I think you're missing some of your query? But the issue is the second '1' in regexp_substr. Here's the description of the 4th arg from the docs:

occurrence is a positive integer indicating which occurrence of pattern in source_char Oracle should search for. The default is 1, meaning that Oracle searches for the first occurrence of pattern.

So regexp_count found 4 instances, but each time regexp_substr gets the first one. You'll want to change it from 1 to level, so the regexp_substr is looking at the same occurrence as regexp_count for each row.

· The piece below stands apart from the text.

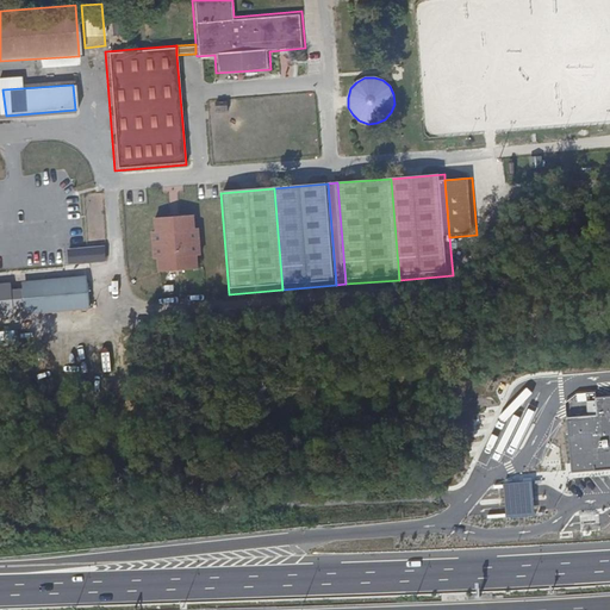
[(151,232),(147,232),(149,265),(154,265),(154,278),(198,274),(197,261),(200,260),(198,229),(194,229),(193,216),(150,219),(151,232)]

Without the rest of the query, I can't say for sure, but I think level probably got re-aliased to column_value by the table/cast/multiset statement, so I think that's probably what you want.

select objectid,

    REGEXP_SUBSTR(DATA, 'RES_GetResData_Public_ScreenPrint[^|]+', 1,column_value) column1
 
from test_table 
cross join
 table(cast(multiset(select level from dual
 
                 connect by level <= regexp_count(DATA, 'RES_GetResData_Public_ScreenPrint')
... more query, probably? maybe just ")))" ...

As a side note, you can maybe rewrite the table/cast/multiset to a simpler inline view - see this question.

--EDIT--

Ok, it sounds like your clob is actually structured data. If you know that there are 3 fields in each row, like this:

RES_GetResData_Public_ScreenPrintXXX F99999999 (blank)

then the column_value that you get back from the cross-join will basically be your row number. Your column2 regexp_substr is now just looking for any field - so if you want the second column, it'll be (row number)*(number of columns)+(the column you want, which is 2). In other words:

(column_value-1)*3+2 will give you column 2. Change the 2 to a 3 if you want column 3.

If your data actually has 4 columns, you'll need to change the 3 to a 4.

select objectid, 
    REGEXP_SUBSTR(DATA, 'RES_GetResData_Public_ScreenPrint[^\|]+', 1,column_value) column1, 
    REGEXP_SUBSTR(DATA, '([^\|]+)', 1, (column_value-1)*3+2) AS column2,
    column_value 
from test_table 
cross join 
    table(cast(multiset(select level from dual connect by level <= regexp_count(DATA, 'RES_GetResData_Public_ScreenPrint') ) as sys.odcinumberlist))